MATERIAL FOR THIS TASK —
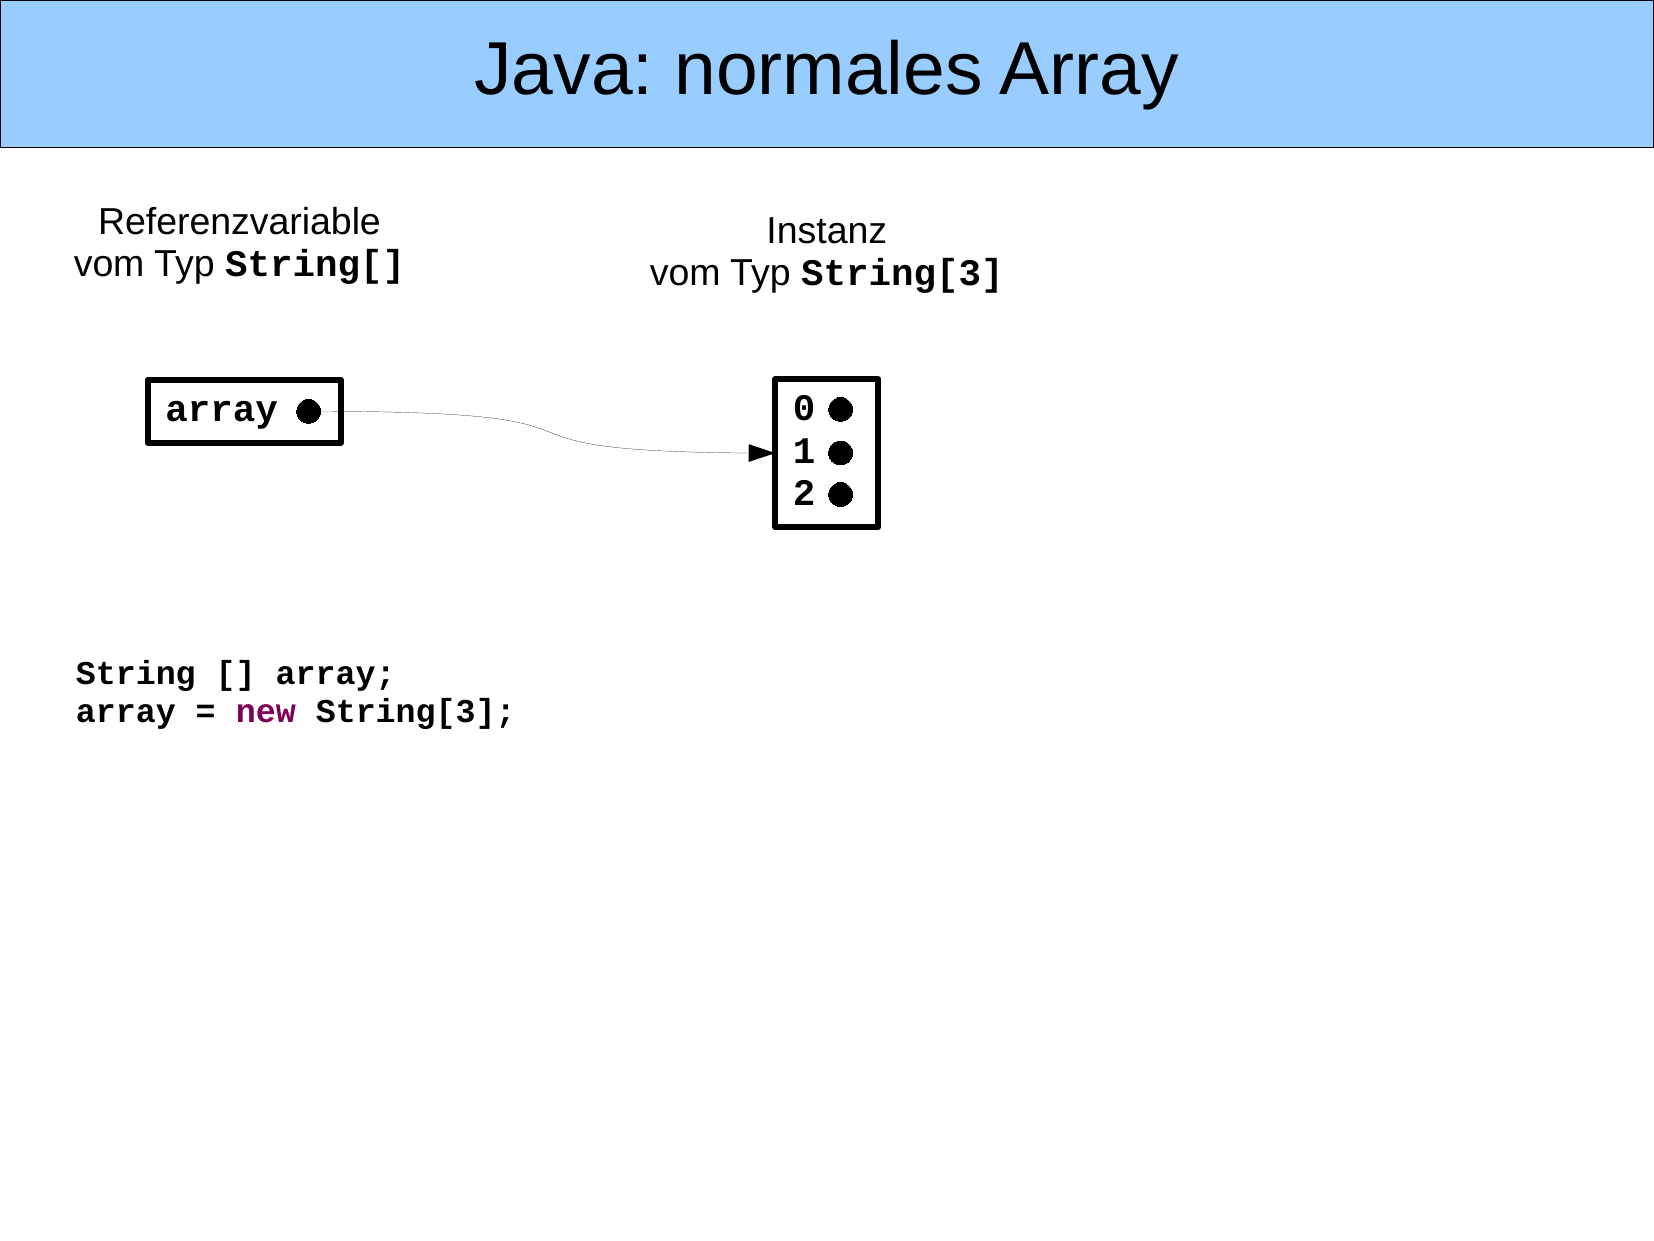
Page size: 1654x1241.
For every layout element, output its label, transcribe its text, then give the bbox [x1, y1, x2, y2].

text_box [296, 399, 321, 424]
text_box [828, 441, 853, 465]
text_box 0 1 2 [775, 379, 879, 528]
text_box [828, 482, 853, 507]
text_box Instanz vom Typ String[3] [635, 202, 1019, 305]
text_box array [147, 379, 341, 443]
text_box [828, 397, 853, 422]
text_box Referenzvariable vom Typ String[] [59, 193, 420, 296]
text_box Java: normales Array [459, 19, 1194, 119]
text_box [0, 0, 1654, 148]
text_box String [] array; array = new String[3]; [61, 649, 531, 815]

...

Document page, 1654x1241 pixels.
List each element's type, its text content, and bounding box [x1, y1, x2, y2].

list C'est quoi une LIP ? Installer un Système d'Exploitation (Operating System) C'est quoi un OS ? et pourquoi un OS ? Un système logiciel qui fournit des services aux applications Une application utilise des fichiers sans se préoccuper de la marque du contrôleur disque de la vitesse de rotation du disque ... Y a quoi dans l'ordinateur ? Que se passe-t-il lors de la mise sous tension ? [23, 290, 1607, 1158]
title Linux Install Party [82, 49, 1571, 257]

WHAT IS ASKED — Rewrite only the lines from the one with "Page size: 1654x1241." up to and including the one with "text_box String []", changing "layout element" to "page element" and leaving everything else as it is.

SOLUTION TO THIS EXERCISE —
Page size: 1654x1241.
For every page element, output its label, transcribe its text, then give the bbox [x1, y1, x2, y2].

text_box [296, 399, 321, 424]
text_box [828, 441, 853, 465]
text_box 0 1 2 [775, 379, 879, 528]
text_box [828, 482, 853, 507]
text_box Instanz vom Typ String[3] [635, 202, 1019, 305]
text_box array [147, 379, 341, 443]
text_box [828, 397, 853, 422]
text_box Referenzvariable vom Typ String[] [59, 193, 420, 296]
text_box Java: normales Array [459, 19, 1194, 119]
text_box [0, 0, 1654, 148]
text_box String [] array; array = new String[3]; [61, 649, 531, 815]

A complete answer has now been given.